→ Texto seleccionado:
%%

Mario Benedetti publicó en 1960 un libro titulado El país de la cola de paja. En esa obra y en otras posteriores, denunció a un Uruguay aletargado por la burocracia, que había convertido a la oficina pública en un eje de la vida nacional.

Benedetti se equivocó muchas veces, pero en este punto acertó: el Uruguay del siglo XX (no el del siglo XIX) fue un país abrumadoramente burocrático. Demasiadas cosas ocurrían al ritmo cansino de los expedientes, y demasiada gente creía que cumplir un acto burocrático equivalía a actuar sobre la realidad.

Algunos pensaron que eso iba a cambiar con la llegada del Frente Amplio al gobierno. Décadas de crítica debían conducir a un estilo diferente. Pero, lejos de neutralizar el viejo mal, la izquierda lo agravó. No ha habido en la historia un Uruguay más burocrático que el actual.

%%

Continúa el texto sobre la burocracia en Uruguay a partir de su última oración. Los ítems que siguen no guardan relación con el texto sobre la burocracia uruguaya.

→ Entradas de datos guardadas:

%%

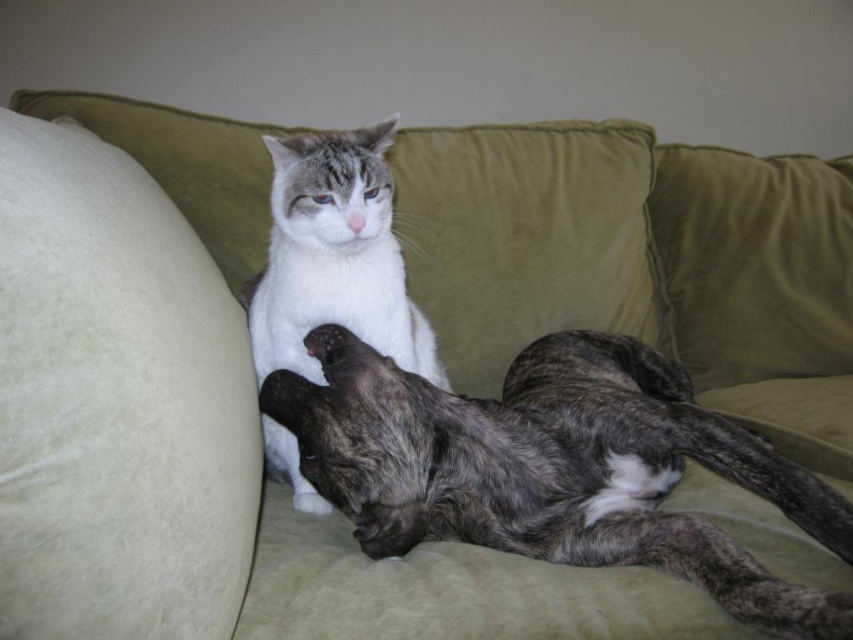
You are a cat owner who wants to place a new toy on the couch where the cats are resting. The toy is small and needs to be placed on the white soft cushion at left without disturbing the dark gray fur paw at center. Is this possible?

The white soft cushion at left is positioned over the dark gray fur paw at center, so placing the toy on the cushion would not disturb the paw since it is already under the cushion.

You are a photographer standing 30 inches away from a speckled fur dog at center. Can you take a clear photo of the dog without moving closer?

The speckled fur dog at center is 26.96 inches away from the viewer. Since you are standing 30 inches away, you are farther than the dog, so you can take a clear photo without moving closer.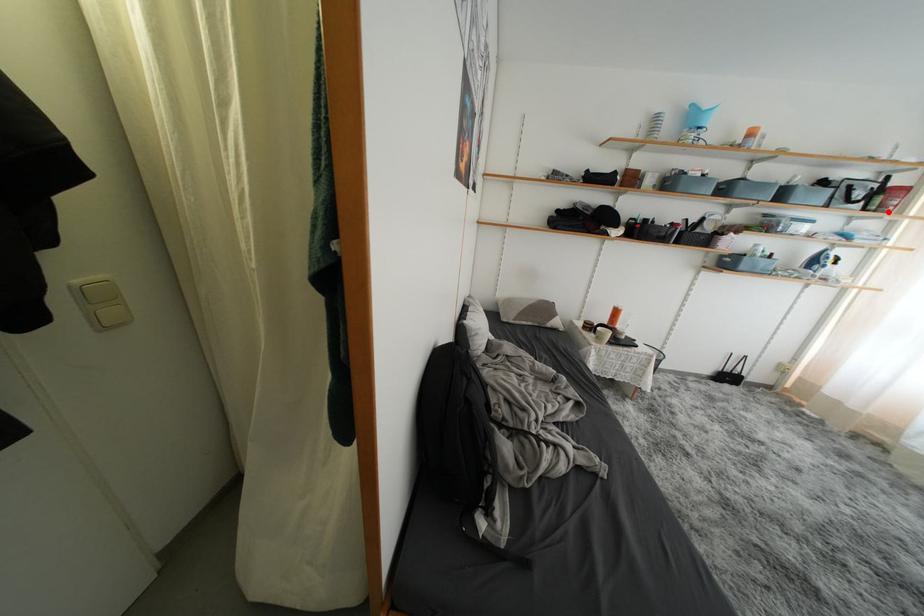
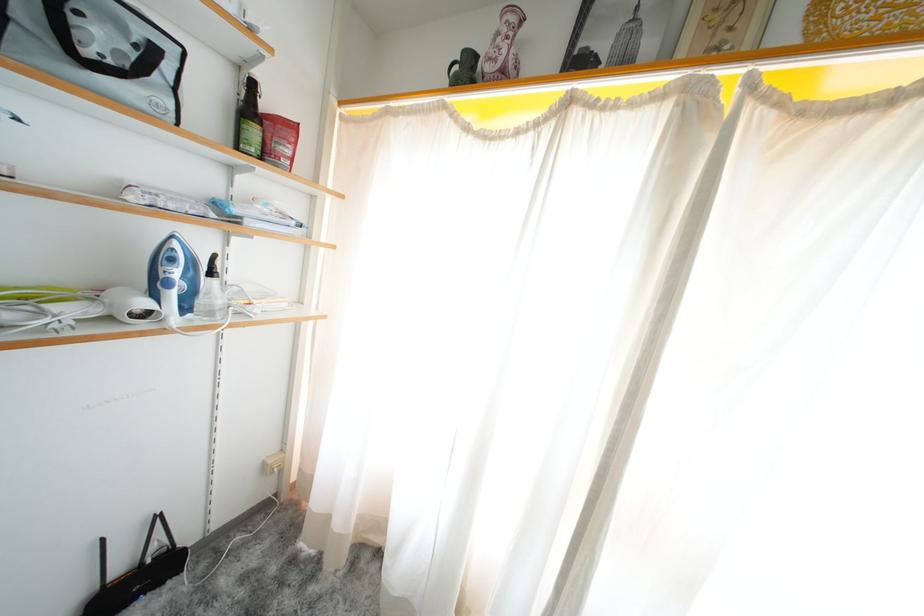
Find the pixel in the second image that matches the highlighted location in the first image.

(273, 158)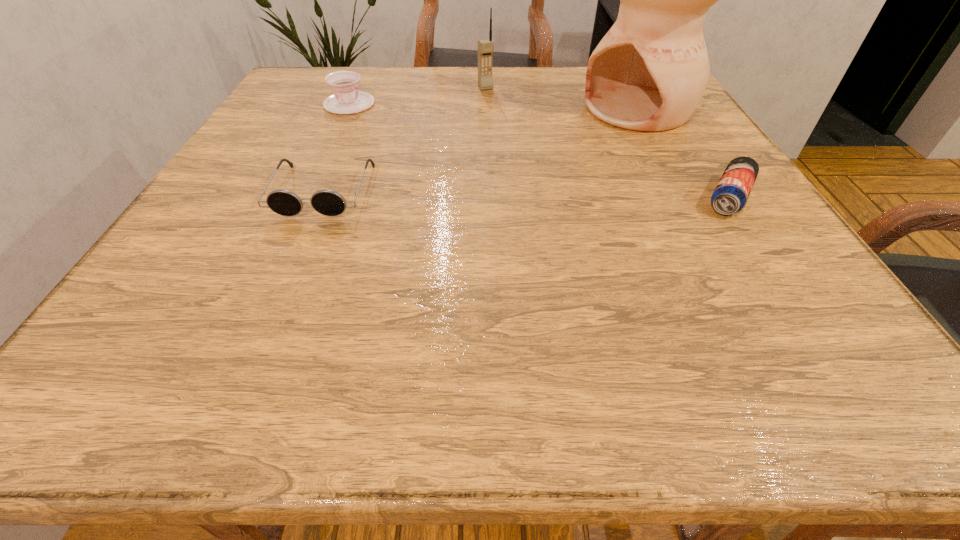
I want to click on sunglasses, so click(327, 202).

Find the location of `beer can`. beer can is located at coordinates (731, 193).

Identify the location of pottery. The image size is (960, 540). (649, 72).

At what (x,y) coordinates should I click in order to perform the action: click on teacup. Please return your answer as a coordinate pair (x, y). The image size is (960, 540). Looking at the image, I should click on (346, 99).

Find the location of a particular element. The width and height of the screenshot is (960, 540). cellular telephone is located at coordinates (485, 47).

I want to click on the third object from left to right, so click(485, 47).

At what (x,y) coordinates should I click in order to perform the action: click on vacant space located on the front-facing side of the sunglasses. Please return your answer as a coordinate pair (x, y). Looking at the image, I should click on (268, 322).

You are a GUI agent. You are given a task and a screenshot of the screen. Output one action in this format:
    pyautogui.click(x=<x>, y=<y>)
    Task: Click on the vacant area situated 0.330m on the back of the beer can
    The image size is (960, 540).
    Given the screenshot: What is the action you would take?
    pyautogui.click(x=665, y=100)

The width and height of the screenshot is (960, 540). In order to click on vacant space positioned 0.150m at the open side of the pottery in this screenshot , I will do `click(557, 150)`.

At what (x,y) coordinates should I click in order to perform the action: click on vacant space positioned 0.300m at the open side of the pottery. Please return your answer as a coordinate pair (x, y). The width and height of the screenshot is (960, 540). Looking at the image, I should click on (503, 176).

%%
%%

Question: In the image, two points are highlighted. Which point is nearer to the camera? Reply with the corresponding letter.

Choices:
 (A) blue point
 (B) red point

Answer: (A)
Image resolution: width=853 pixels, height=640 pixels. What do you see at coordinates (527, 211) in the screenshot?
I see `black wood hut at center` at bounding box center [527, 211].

%%

→ Respuesta:
Los gobiernos frentistas han llevado la cifra de empleados públicos a niveles inéditos. Cuando Tabaré Vázquez asumió por primera vez, el Estado tenía algo menos de 230 mil funcionarios. Al final del gobierno de Mujica había ca- si 300 mil. A eso se suma un aumento del número de privados que cumplen tareas para el Estado. Las cosas no han mejorado desde entonces.

Y no se trata solo de engordar la planilla. Además, los gobernantes frentistas han revelado tener una cabeza burocrática que sobrepasa los peores defectos del pasado. Ante cualquier dificultad, lo primero que se les ocurre es crear una comisión. Y cuanto más serio el asunto, más grande la comisión.

Veamos solo un ejemplo. Nuestro país tiene hoy un grave problema de competitividad. Tenemos costos elevados y rígidos, una crisis de infraestructura vial que aumenta nuestras desventajas y una situación de aislamiento comercial que, entre otras cosas, nos hace perder fortunas en aranceles.

Frente a este cúmulo de desafíos, el gobierno aprobó el año pasado la Ley 19.472, que instala el Sistema Nacional de Competitividad. ¿De qué se trata exactamente? De una macroestructura burocrática, incapaz de la menor ejecutividad.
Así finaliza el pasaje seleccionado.